Puis, tout le reste.  Ce lot d’expériences donné à tous et chacun : les bonheurs qu’on a connus et qu’on regrette, ceux qu’on souhaite connaître, les malheurs et malaises qui nous rendent si fragiles, les terreurs incontrôlables qui nous traumatisent, les obsessions, les erreurs, les humiliations, les arrière-goûts honteux qui viennent rompre l’agréable fantasme dans lequel on baignait, grâce auquel le sommeil arrivait presque…

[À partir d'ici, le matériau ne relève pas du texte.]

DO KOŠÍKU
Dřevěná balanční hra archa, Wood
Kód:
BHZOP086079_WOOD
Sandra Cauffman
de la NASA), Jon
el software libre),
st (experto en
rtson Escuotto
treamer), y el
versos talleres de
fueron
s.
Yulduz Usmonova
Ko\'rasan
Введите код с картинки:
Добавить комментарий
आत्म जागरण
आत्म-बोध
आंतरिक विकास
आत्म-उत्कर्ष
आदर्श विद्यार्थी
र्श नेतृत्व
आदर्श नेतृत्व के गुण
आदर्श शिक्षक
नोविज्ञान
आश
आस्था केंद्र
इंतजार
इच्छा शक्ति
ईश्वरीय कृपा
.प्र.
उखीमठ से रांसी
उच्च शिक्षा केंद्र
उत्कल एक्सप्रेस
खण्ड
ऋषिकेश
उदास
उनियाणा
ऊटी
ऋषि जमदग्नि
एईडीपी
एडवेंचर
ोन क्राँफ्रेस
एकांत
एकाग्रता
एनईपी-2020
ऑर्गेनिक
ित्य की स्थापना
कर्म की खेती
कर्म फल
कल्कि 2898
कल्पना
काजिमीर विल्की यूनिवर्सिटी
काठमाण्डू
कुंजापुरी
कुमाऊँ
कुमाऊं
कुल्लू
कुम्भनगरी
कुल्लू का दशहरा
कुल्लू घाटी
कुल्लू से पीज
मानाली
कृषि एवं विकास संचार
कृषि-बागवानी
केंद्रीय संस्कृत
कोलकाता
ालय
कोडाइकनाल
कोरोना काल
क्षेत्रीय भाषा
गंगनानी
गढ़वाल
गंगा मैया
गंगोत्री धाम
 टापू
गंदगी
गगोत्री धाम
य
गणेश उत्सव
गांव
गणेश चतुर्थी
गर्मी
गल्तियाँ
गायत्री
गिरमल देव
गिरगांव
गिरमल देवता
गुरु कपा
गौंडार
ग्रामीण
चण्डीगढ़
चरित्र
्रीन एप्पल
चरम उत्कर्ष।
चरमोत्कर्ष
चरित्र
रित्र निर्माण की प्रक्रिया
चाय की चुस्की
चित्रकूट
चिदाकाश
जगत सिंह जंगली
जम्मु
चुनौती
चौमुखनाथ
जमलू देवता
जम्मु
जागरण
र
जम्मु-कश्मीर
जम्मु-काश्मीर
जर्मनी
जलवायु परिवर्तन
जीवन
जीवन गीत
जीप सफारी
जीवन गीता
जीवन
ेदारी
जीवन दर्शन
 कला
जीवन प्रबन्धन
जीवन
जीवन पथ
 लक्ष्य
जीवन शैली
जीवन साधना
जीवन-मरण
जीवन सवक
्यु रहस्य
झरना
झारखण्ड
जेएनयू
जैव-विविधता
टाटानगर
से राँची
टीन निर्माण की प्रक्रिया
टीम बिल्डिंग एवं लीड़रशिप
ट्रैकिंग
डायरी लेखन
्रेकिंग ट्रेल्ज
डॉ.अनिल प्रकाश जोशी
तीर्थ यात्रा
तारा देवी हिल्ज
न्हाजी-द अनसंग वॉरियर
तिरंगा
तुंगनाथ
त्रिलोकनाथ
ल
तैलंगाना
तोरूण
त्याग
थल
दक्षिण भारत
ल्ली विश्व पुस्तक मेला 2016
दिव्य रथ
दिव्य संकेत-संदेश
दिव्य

Finalement, les projets d’avenir, les grandes ambitions, les folies qu’on voudrait tant se permettre mais auxquelles on met les freins pour toutes sortes de raisons.


Je n’ai pas le désir d’effacer tout ça. Je ne veux pas briser mon chapelet. Je vais mettre du papier sous mon oreiller ... comme faisait la petite fille, avant de commencer à avoir peur de ses divagations.

 

Mes amis imaginaires me demandent de leur accorder le droit d’exister, de les sortir du monde du non-sommeil, et de me libérer de mes mots nocturnes.  La doctoresse m’a prescrit comme antidouleur, antipoison, antiparasite, antiseptique, et antidote à mon mal-être, du papier, des crayons et …des poupées! Mais pas de somnifères.

 

Remèdes de bonne fée à la voix de poupée vivante, pour fillette….

 

« Chaque grain de chapelet devrait avoir son histoire. Paroles de féeologue, spécialiste en harmonie personnelle.

Alors, j’aurai au moins une bonne raison d’avoir l’air d’un zombie au matin.  Les cernes sous mes yeux seront en couleurs et mes journées moins grises. Et mon harmonie personnelle se portera définitivement mieux!

Il est l’heure de donner vie aux grains de mon chapelet.  Le sommeil? Plus tard…


Il est si dommage d’essayer de tuer l’enfant en soi, encore plus de cesser de croire aux bonnes fées.

 

Moutons, disparaissez ! L’insomniaque n’a plus besoin de vous.